Des étudiants qui ont apprécié de concevoir l’exposition et qui accueillent plutôt avec bienveillance l’arrivée de l’intelligence artificielle, dans leurs vies. "Ce qui est dingue, c’est qu’ils ne sont pas inquiets du tout. On a pu dire que l’apparition de la photo allait tuer la peinture, que le phonogramme allait tuer le spectacle vivant. Mais là, les étudiants se sont dit que l’IA est arrivée et qu’elle n’allait pas être une menace. Certains l’ont intégrée à leur travail, et deux des trois artistes participants s’en sont même servis comme d’un outil de travail à divers niveaux", relate ce bibliothécaire de l'université de Lorraine.

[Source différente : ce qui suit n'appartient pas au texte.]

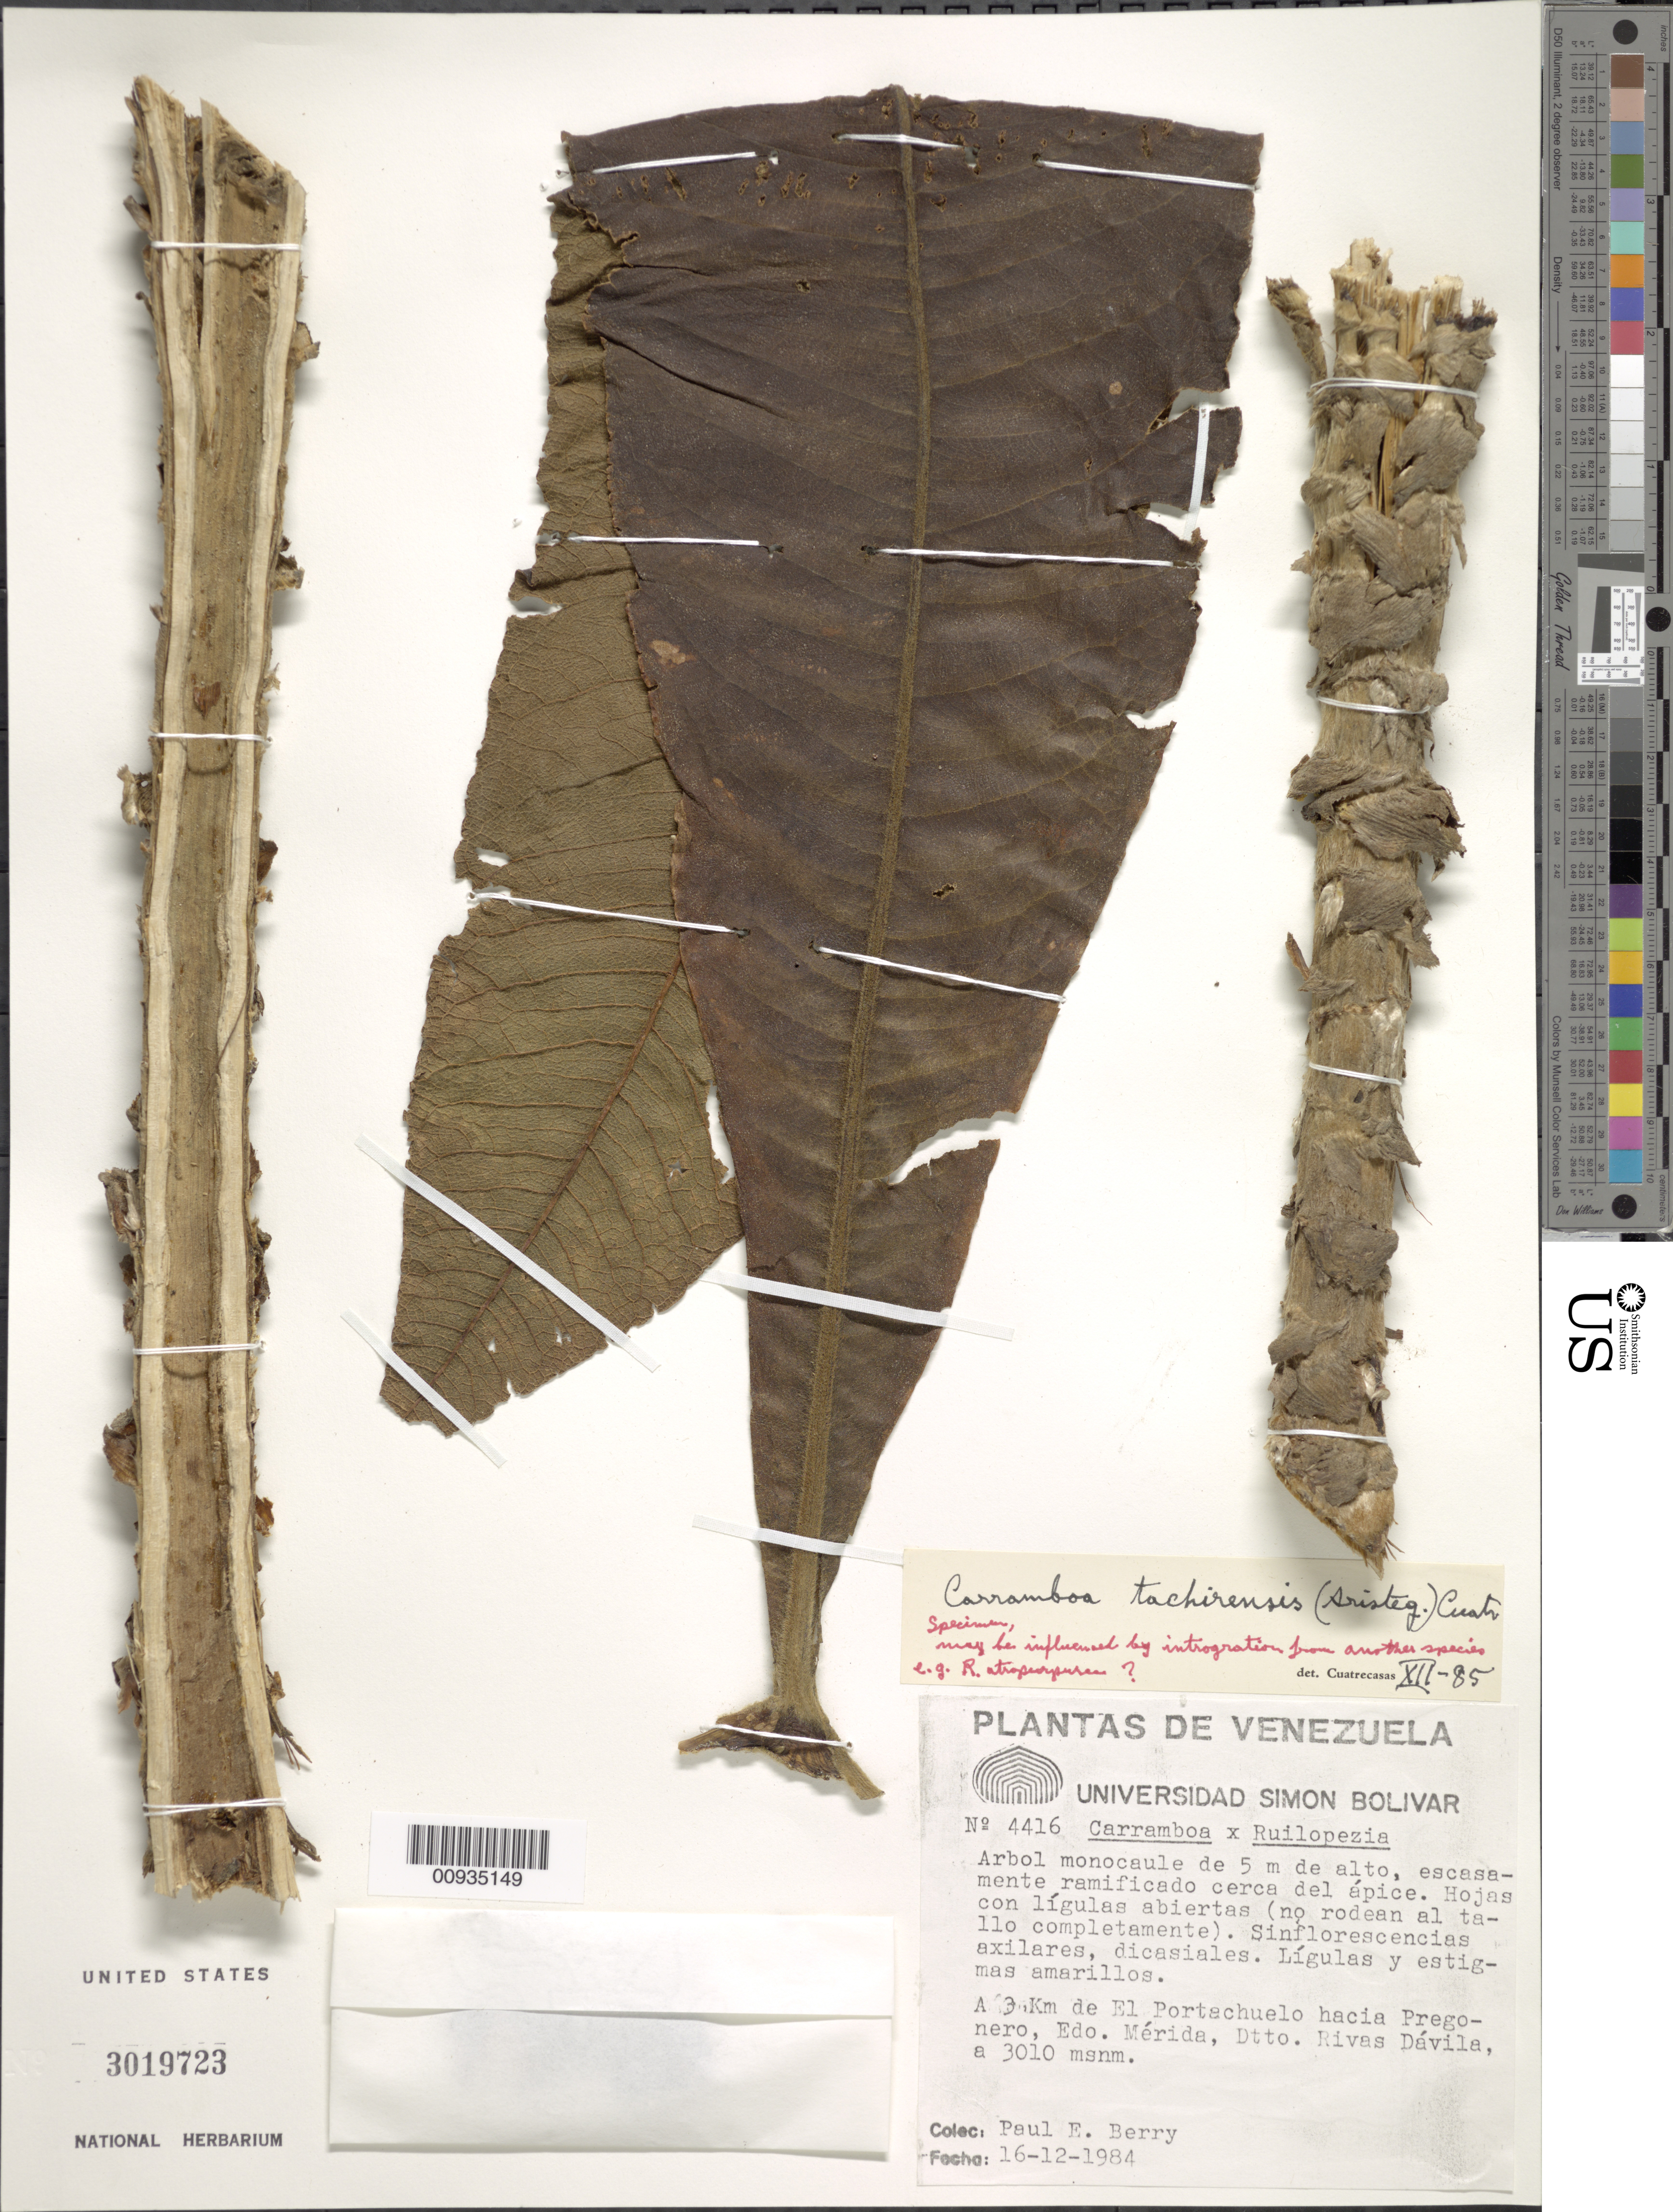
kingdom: Plantae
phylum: Tracheophyta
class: Magnoliopsida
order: Asterales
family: Asteraceae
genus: Carramboa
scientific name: Carramboa tachirensis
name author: (Aristeg.) Cuatrec.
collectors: P. E. Berry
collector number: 4416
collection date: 1984-12-16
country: Venezuela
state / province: Mérida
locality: A 3 km de El Portachuelo hacia Pregonero, Dtto. Rivas Davila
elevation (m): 3010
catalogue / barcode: US 3019723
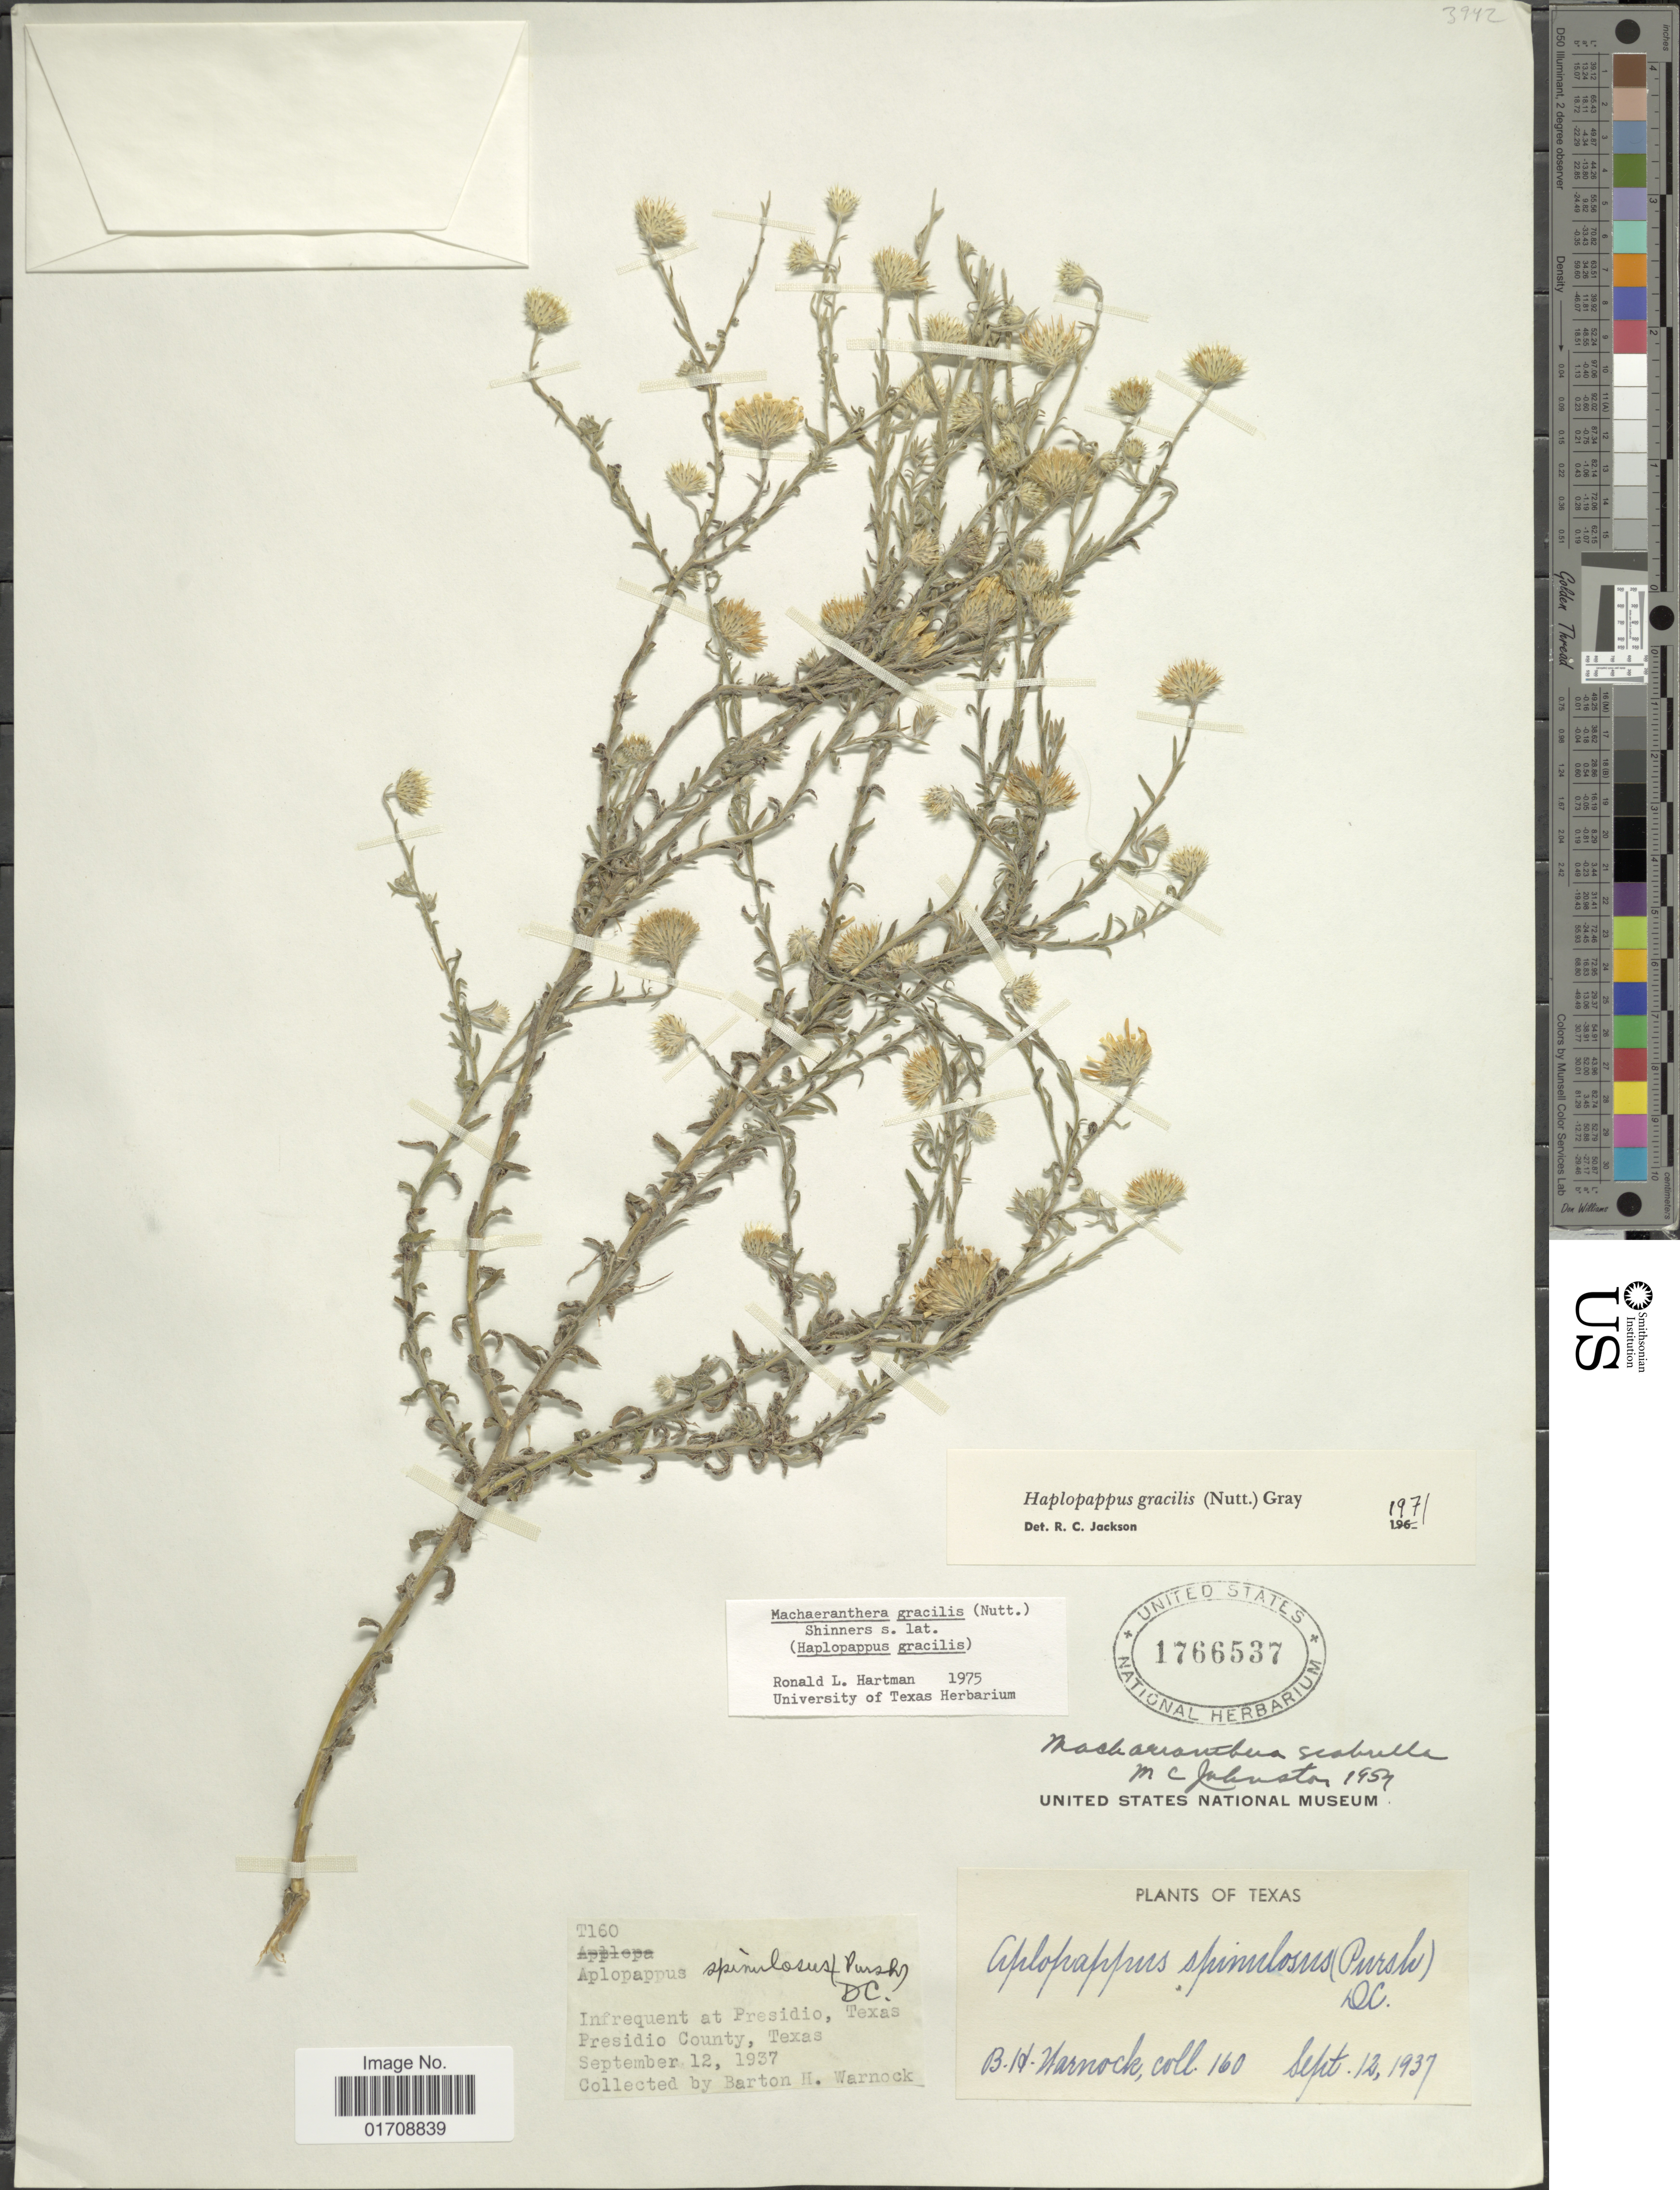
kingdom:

Cet outil de travail a permis de réaliser entièrement une partie des productions, avec certaines limites : "Cela nous intéressait de voir si l’IA allait reproduire toutes les caractéristiques des œuvres. Sur l’une d’entre elles, elle n’a rien compris : ni sur la thématique, ni sur la construction. Nous voulions passer par le prisme de l’art, pour explorer toutes les problématiques de l’IA. Cela interroge notamment sur l’image, la représentation du monde mais aussi le talent : elle peut générer des images rapides, simples et intuitives, sans passer par un apprentissage, du moins pour les IA grand public non payantes."
Un tableau sur lequel l’intelligence artificielle est passée à côté, que nous ne vous dévoilerons pas, histoire de ne pas divulgâcher les œuvres à découvrir. En revanche, si vous êtes aussi perspicaces et joueurs que l’est le rédacteur de cet article, voici un autre avant-goût de cette exposition.
Pour la réponse, rendez-vous sur place. Sinon, si (et seulement si) vous n’en pouvez vraiment plus, cliquez ici.
L’originalité mais aussi de la réflexion
Au-delà des trois étudiants ingénieurs et des six étudiants de l’Ensad, trois artistes ont participé à cette exposition. "Une artiste russe en résidence, une enseignante-photographe mais aussi une plasticienne", précise Damien Perez. Sans oublier quatre enseignants-chercheurs de l’université de Lorraine. Une expertise importante, comme le précise ce bibliothécaire chargé des initiatives numériques au sein de la mission Cultures de la direction de la documentation de l'université de Lorraine.
"On peut voir sous chaque œuvre le point de vue des étudiants impliqués dans le projet, pour savoir ce qu’ils pensent des intelligences artificielles. Il y a aussi celui d’enseignants qui travaillent avec ces IA, mais aussi ceux de professeurs d’art ou encore de droit. C’est intéressant sur ce dernier point, puisqu’il interroge sur le statut légal de ces images qui sont générées par intelligence artificielle. Le but est de faire une analyse à 360 degrés de l’IA, appliqué au domaine de l’art", ajoute-t-il.
Une réflexion qui implique encore le public, à en croire cette anecdote amusante que relève Damien Perez : "Nous avions organisé une table ronde avec tous les acteurs de cette exposition, pour pouvoir en discuter en direct. Pour terminer sur une note plus légère, une loterie avait été organisée pour le public. Les participants pouvaient gagner une œuvre. Quand il s’agissait d’une œuvre d’un étudiant, le gagnant recevait ce vrai lot. À l’inverse, quand il s’agissait d’une œuvre par intelligence artificielle, nous leur remettions une photocopie de cette production."
De l’interaction avec le public jusqu’au bout, pour cette exposition qui se poursuivra aussi dans d’autres bibliothèques de l’université de Lorraine.